The debrief is designed so students can more readily process their experience, thereby reflecting on and drawing lessons from that experience. The debrief stages are set up to logically flow from one to the next. Like a hot bath, the immersion should be gradual. What would happen if we jumped right to the final stage and asked how the experience we just had applies in the real world? Students would clam up. We would be asking them to make too large a leap; they would be scared of giving a ‘stupid’ answer. But if we nudge them along at a logical, gradual pace they tend to become comfortable with the process. Keep in mind that the role of the facilitator throughout the debrief is to pry, prompt, and summarize, but not to serve the students with the answer. The crux of the process resides in the students’ ability to realize their own lesson.

The first thing we are in need of is for something to happen. Sounds simple, right? Surprise – it is. Throughout the course of the experience something noticeable is bound to occur. There will be effective communication or a communication breakdown; there will be serenity amongst the troops or infighting; there will be only a few people doing all the talking or everyone will be trying to talk. All of these variables contribute to the group’s performance. It’s the kind of material we’re attempting to draw out in the reflective observation stage. Basically, what happened; how did you feel; what was the crucial moment? Consider this the superficial phase – we’re just scratching at the surface of our experience.

In the generalization stage we’re going to delve a little deeper. The aim is for the group to take the information pertaining to their experience that they extracted in the previous stage – whether it be excellent planning or ineffective communication etc. – and explain how it impacted the exercise. In essence, why does this information matter to us; what can we learn from this; what can we do better next time?

Ultimately, we arrive at the application stage of the debrief. This is where the lesson that has been brought to our attention is summarized and transferred to the real world. How can we apply this lesson once we go back to our homes and school? Consider this the takeaway moment. Is this something that happens in real life; does this occur in school; what is the real world solution; what have we learned here?

Because of its sequencing the debrief process works quite well as a teaching tool. Students are encouraged to open up wider at each stage. They essentially build their own lesson. Strict pedagogy aside, debriefing can be very powerful. In this safe space the sometimes obnoxious student tends to show compassion; the shy student breaks through and feels comfortable speaking up. It is in these moments that students come to appreciate challenges and new experiences. They understand the connection between pushing oneself and personal growth. They are empowered, knowing that growing is a good thing, to find the leader inside them. With hope and luck, they take these improvements home with them.

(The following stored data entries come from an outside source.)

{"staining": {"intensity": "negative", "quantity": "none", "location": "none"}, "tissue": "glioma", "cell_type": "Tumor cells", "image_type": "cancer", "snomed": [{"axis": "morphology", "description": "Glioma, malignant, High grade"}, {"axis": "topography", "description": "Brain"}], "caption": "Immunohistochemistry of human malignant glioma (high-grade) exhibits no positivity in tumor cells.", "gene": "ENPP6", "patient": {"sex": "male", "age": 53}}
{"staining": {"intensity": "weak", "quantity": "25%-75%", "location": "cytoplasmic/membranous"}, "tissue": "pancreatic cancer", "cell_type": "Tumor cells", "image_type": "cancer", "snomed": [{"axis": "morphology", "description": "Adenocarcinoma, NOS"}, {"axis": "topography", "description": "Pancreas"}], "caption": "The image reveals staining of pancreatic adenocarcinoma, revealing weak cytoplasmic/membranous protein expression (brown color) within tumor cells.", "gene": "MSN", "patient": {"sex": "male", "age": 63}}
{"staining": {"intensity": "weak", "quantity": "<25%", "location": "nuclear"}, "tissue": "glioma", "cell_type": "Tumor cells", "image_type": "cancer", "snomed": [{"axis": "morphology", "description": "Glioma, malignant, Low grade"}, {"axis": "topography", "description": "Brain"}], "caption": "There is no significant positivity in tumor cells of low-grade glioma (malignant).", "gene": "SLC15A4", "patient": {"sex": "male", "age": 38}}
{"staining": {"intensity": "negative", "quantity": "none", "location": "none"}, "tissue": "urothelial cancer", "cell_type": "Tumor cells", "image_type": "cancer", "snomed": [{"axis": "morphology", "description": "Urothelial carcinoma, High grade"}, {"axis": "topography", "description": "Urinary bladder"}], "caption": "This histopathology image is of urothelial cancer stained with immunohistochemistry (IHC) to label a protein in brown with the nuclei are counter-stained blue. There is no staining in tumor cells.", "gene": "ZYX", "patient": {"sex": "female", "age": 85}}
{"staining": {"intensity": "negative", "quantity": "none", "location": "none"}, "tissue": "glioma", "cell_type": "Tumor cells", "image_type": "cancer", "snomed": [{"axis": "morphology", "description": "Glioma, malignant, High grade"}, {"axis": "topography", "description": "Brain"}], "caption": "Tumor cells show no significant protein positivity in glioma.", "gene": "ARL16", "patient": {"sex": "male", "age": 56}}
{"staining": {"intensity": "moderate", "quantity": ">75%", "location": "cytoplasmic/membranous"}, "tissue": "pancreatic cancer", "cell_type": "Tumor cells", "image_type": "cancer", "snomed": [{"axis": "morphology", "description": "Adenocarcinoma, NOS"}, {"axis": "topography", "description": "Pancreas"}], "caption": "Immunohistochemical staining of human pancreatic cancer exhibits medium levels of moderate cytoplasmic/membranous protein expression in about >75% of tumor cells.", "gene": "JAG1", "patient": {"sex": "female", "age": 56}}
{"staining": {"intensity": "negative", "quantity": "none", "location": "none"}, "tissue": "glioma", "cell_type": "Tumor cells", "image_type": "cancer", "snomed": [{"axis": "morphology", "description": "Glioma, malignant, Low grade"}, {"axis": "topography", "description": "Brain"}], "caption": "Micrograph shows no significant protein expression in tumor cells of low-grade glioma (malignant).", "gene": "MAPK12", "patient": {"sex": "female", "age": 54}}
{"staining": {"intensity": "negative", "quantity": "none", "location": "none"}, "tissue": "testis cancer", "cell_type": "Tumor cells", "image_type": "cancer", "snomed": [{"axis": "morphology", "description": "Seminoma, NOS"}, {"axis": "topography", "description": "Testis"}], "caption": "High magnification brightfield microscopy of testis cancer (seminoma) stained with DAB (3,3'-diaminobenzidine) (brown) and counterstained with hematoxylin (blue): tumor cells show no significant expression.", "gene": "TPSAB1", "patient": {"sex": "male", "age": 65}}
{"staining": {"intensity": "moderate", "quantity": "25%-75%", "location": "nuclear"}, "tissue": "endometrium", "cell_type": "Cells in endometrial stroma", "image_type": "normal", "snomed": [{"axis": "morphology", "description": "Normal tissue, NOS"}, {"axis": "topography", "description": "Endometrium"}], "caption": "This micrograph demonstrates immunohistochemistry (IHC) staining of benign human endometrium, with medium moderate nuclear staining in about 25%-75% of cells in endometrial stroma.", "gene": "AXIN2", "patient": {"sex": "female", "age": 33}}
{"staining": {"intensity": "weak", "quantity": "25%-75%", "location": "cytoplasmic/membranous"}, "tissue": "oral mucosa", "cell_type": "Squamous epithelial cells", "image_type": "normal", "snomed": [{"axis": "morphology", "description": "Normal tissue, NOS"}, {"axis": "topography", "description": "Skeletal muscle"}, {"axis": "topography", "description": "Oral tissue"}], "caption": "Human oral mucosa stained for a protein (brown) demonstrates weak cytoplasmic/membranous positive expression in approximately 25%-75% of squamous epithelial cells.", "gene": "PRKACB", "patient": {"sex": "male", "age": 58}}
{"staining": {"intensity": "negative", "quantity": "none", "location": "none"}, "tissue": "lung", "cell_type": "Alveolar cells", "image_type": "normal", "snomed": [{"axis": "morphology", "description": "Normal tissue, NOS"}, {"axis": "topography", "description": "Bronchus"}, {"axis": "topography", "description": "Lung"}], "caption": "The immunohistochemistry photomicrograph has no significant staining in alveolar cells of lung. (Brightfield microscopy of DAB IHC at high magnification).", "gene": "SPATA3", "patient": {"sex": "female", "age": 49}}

For education in an outdoor setting, where there are fields and forests to play in and ropes courses to play on, it makes sense to use the experiential learning model. The Bark Lake environment naturally lends itself to doing. Many teachers and educators who teach primarily via the didactic method find it challenging to remove themselves from the experiential learning process. This is a fully comprehensible hiccup. However, it’s so important that both stages of the model – the experience and debrief – are the student’s own. The student-led process appears especially effective because it differs from the way students have chiefly been conditioned to learn at school. When students are provided the opportunity to own their learning, when they know the floor is theirs alone to stand on and speak from, it is remarkable what lessons they teach themselves, each other, and sometimes even us.